----- The data -----
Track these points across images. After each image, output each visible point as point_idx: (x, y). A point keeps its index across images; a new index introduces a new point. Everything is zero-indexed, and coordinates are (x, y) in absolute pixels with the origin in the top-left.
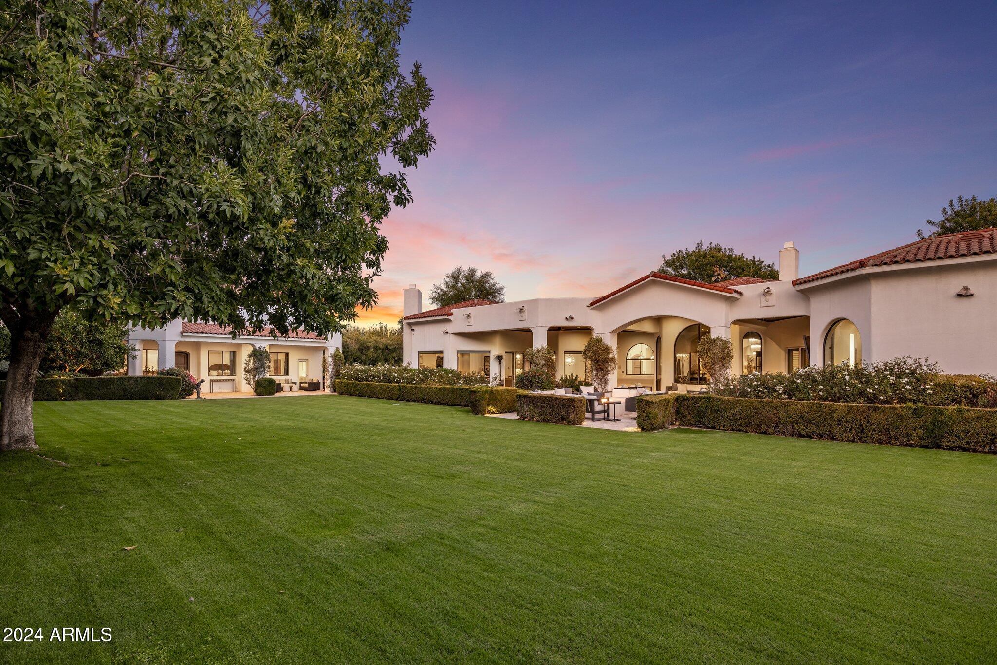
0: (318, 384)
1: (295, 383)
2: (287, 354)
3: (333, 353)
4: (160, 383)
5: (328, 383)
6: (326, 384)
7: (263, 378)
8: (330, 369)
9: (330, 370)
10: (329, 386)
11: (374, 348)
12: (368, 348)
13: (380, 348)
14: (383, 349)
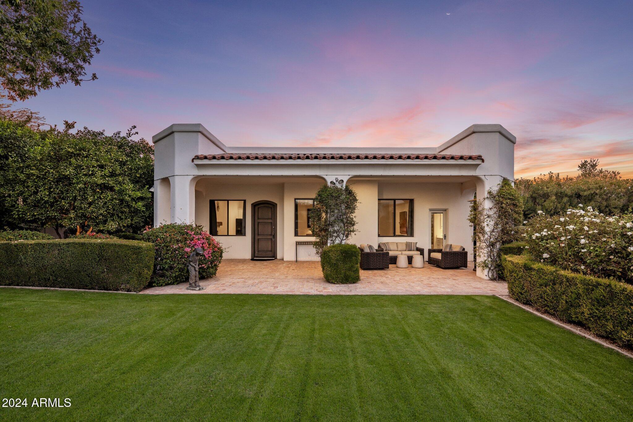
0: (463, 254)
1: (421, 251)
2: (411, 202)
3: (495, 189)
4: (101, 256)
5: (483, 257)
6: (479, 260)
7: (340, 244)
8: (488, 226)
9: (487, 229)
10: (485, 265)
11: (556, 195)
12: (546, 196)
13: (566, 195)
14: (571, 196)
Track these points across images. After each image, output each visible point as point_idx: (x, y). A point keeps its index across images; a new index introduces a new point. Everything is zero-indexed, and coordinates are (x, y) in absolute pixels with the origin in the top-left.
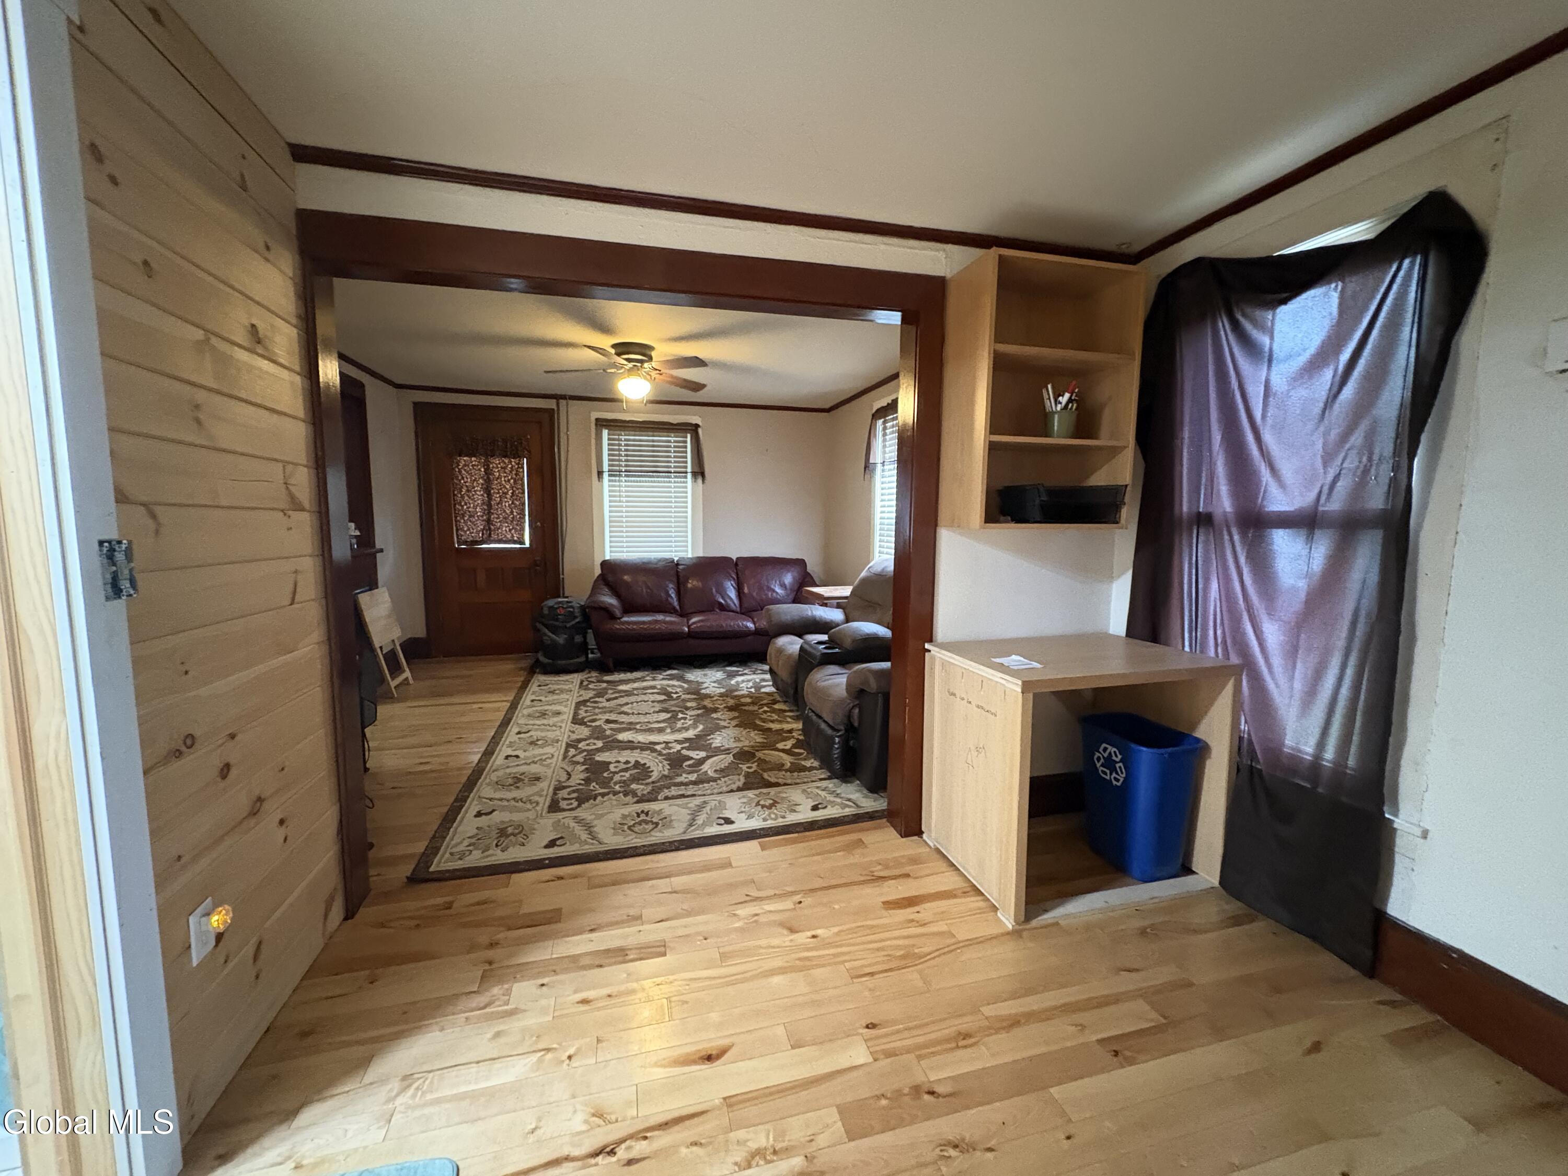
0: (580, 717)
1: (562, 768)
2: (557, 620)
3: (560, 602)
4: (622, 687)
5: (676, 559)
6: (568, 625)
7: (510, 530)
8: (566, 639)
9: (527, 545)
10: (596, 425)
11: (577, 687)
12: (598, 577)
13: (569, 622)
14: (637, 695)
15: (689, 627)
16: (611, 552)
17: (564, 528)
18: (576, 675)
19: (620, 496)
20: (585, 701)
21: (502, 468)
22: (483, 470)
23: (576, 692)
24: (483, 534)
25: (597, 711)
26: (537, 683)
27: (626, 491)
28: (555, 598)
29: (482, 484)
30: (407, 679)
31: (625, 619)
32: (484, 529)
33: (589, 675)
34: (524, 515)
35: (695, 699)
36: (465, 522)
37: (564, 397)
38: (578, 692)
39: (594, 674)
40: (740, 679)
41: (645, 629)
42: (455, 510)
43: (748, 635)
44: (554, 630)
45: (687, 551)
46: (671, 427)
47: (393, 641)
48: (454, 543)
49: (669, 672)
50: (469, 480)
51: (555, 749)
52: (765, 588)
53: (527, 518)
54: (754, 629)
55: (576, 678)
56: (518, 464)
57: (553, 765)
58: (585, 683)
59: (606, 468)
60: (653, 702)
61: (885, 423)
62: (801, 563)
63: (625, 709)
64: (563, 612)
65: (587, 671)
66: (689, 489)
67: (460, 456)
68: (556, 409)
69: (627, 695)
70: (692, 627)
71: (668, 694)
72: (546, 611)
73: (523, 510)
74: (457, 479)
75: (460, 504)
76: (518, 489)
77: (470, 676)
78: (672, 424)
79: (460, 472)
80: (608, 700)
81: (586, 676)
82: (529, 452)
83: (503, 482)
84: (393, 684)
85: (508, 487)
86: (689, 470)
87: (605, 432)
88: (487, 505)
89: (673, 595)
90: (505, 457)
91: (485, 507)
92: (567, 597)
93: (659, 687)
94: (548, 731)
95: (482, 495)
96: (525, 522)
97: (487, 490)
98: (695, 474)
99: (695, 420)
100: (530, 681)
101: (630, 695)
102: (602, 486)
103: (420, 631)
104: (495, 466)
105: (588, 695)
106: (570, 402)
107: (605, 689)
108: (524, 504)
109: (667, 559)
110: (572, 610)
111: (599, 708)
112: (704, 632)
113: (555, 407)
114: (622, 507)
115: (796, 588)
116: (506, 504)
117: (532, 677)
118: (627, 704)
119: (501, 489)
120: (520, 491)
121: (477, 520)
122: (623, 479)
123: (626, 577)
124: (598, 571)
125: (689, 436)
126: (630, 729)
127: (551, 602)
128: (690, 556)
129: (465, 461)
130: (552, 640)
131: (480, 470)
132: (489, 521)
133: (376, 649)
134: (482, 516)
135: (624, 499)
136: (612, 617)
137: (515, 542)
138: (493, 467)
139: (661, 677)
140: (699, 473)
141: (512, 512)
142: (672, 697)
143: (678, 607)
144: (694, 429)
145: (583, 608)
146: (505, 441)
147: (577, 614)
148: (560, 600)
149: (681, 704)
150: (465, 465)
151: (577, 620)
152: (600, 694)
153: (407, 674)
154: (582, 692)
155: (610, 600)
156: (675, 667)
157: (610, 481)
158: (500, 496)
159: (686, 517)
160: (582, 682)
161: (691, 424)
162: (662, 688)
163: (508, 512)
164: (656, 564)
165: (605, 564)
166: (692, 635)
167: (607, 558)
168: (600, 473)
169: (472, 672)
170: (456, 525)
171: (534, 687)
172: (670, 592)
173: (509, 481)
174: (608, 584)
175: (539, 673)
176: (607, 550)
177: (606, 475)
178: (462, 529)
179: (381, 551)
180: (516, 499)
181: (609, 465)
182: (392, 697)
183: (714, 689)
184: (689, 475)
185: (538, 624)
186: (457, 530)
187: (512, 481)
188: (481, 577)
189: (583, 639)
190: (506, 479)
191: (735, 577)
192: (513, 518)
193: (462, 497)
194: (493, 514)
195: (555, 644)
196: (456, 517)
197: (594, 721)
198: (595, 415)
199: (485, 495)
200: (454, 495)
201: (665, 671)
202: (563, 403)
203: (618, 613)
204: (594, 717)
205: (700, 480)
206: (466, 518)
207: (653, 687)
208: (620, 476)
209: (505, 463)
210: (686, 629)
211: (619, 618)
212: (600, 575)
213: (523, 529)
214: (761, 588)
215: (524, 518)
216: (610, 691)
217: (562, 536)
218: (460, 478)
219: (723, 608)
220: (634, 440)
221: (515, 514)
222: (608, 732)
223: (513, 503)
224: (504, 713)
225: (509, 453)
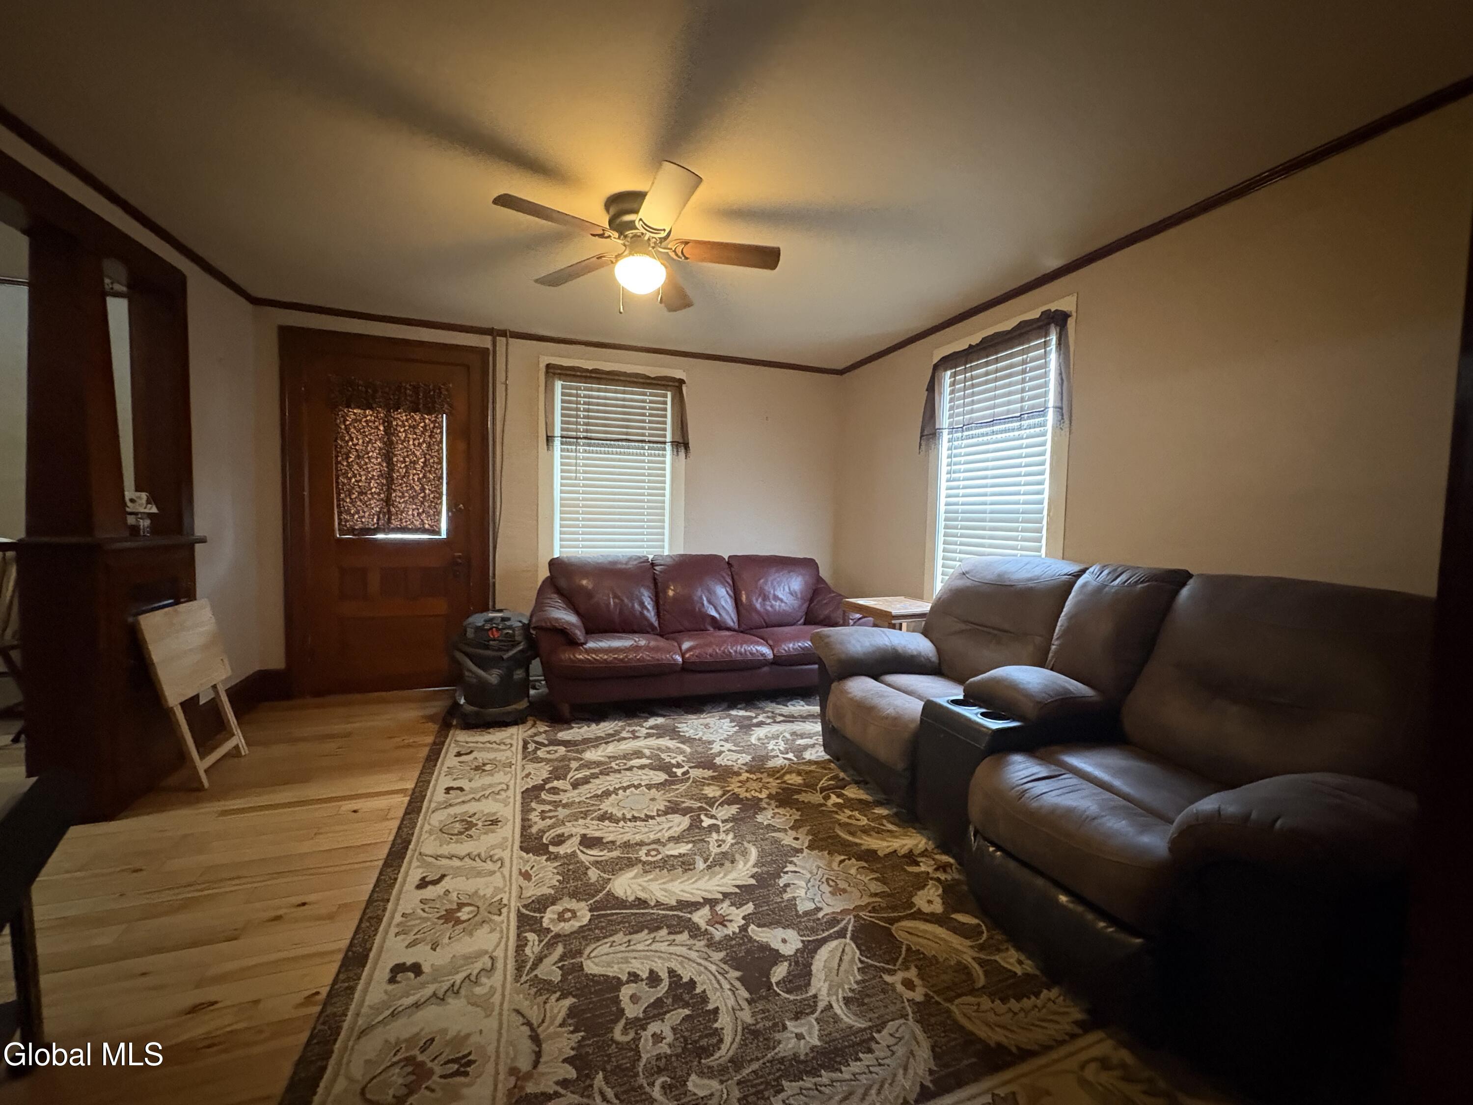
0: (534, 830)
1: (518, 1012)
2: (487, 647)
3: (491, 620)
4: (591, 755)
5: (651, 557)
6: (505, 657)
7: (419, 514)
8: (501, 676)
9: (444, 535)
10: (547, 372)
11: (520, 756)
12: (544, 582)
13: (508, 651)
14: (619, 771)
15: (683, 656)
16: (562, 547)
17: (498, 514)
18: (513, 730)
19: (576, 472)
20: (538, 788)
21: (410, 426)
22: (382, 428)
23: (519, 768)
24: (378, 519)
25: (562, 813)
26: (453, 750)
27: (585, 465)
28: (482, 612)
29: (380, 449)
30: (237, 747)
31: (591, 645)
32: (380, 512)
33: (533, 730)
34: (441, 494)
35: (713, 778)
36: (353, 502)
37: (503, 333)
38: (523, 768)
39: (542, 727)
40: (760, 732)
41: (622, 660)
42: (337, 482)
43: (765, 665)
44: (483, 663)
45: (663, 547)
46: (648, 381)
47: (214, 687)
48: (333, 530)
49: (652, 721)
50: (361, 441)
51: (496, 936)
52: (771, 596)
53: (444, 498)
54: (771, 656)
55: (515, 735)
56: (434, 422)
57: (497, 998)
58: (531, 747)
59: (558, 432)
60: (649, 787)
61: (954, 375)
62: (808, 564)
63: (607, 806)
64: (496, 635)
65: (530, 723)
66: (668, 466)
67: (348, 406)
68: (491, 348)
69: (601, 773)
70: (687, 656)
71: (666, 768)
72: (470, 634)
73: (439, 487)
74: (343, 440)
75: (345, 475)
76: (432, 457)
77: (348, 735)
78: (649, 378)
79: (347, 429)
80: (575, 785)
81: (530, 732)
82: (451, 406)
83: (412, 447)
84: (202, 765)
85: (418, 453)
86: (669, 438)
87: (558, 385)
88: (387, 478)
89: (650, 607)
90: (416, 411)
91: (384, 481)
92: (500, 611)
93: (647, 752)
94: (479, 874)
95: (379, 464)
96: (441, 503)
97: (388, 456)
98: (676, 444)
99: (679, 374)
100: (443, 743)
101: (605, 773)
102: (552, 456)
103: (276, 661)
104: (400, 423)
105: (541, 772)
106: (511, 340)
107: (563, 759)
108: (441, 478)
109: (640, 558)
110: (510, 632)
111: (565, 806)
112: (702, 663)
113: (489, 345)
114: (578, 486)
115: (809, 596)
116: (415, 475)
117: (446, 737)
118: (607, 794)
119: (408, 456)
120: (436, 460)
121: (370, 500)
122: (581, 448)
123: (584, 582)
124: (544, 573)
125: (669, 394)
126: (631, 863)
127: (478, 620)
128: (666, 553)
129: (355, 414)
130: (478, 677)
131: (377, 428)
132: (388, 501)
133: (171, 710)
134: (379, 494)
135: (582, 476)
136: (573, 643)
137: (424, 531)
138: (397, 425)
139: (644, 731)
140: (682, 444)
141: (423, 489)
142: (675, 775)
143: (656, 624)
144: (677, 386)
145: (526, 627)
146: (416, 389)
147: (518, 638)
148: (491, 615)
149: (695, 791)
150: (355, 421)
151: (520, 647)
152: (558, 773)
153: (238, 739)
154: (530, 767)
155: (566, 617)
156: (661, 712)
157: (562, 450)
158: (406, 466)
159: (664, 502)
160: (525, 744)
161: (673, 379)
162: (655, 757)
163: (417, 488)
164: (626, 564)
165: (554, 564)
166: (687, 668)
167: (556, 555)
168: (549, 439)
169: (349, 727)
170: (339, 506)
171: (449, 759)
172: (646, 604)
173: (420, 445)
174: (559, 592)
175: (456, 727)
176: (557, 543)
177: (557, 442)
178: (348, 512)
179: (203, 540)
180: (430, 472)
181: (562, 429)
182: (200, 788)
183: (735, 756)
184: (668, 447)
185: (459, 656)
186: (340, 513)
187: (424, 445)
188: (374, 581)
189: (524, 674)
190: (416, 442)
191: (731, 582)
192: (424, 497)
193: (349, 465)
194: (395, 491)
195: (483, 684)
196: (339, 494)
197: (560, 840)
198: (545, 360)
199: (385, 465)
200: (338, 463)
201: (646, 719)
202: (501, 341)
203: (580, 634)
204: (559, 831)
205: (682, 453)
206: (354, 496)
207: (638, 754)
208: (577, 444)
209: (415, 421)
210: (679, 659)
211: (582, 644)
212: (547, 578)
213: (439, 513)
214: (765, 598)
215: (440, 498)
216: (574, 765)
217: (494, 523)
218: (347, 438)
219: (718, 625)
220: (598, 398)
221: (427, 491)
222: (593, 874)
223: (424, 476)
224: (395, 824)
225: (421, 406)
-----
_Task goal_
In the part of the listing that runs from its start through the line containing "14: (383, 349)", replace "top-left" with "upper-left" and leave all other text unchanged. Omit the pictures from your answer.

_Your response_
Track these points across images. After each image, output each visible point as point_idx: (x, y). A point keeps its index across images; a new index introduces a new point. Everything is zero-indexed, and coordinates are (x, y) in absolute pixels with the origin in the upper-left.
0: (318, 384)
1: (295, 383)
2: (287, 354)
3: (333, 353)
4: (160, 383)
5: (328, 383)
6: (326, 384)
7: (263, 378)
8: (330, 369)
9: (330, 370)
10: (329, 386)
11: (374, 348)
12: (368, 348)
13: (380, 348)
14: (383, 349)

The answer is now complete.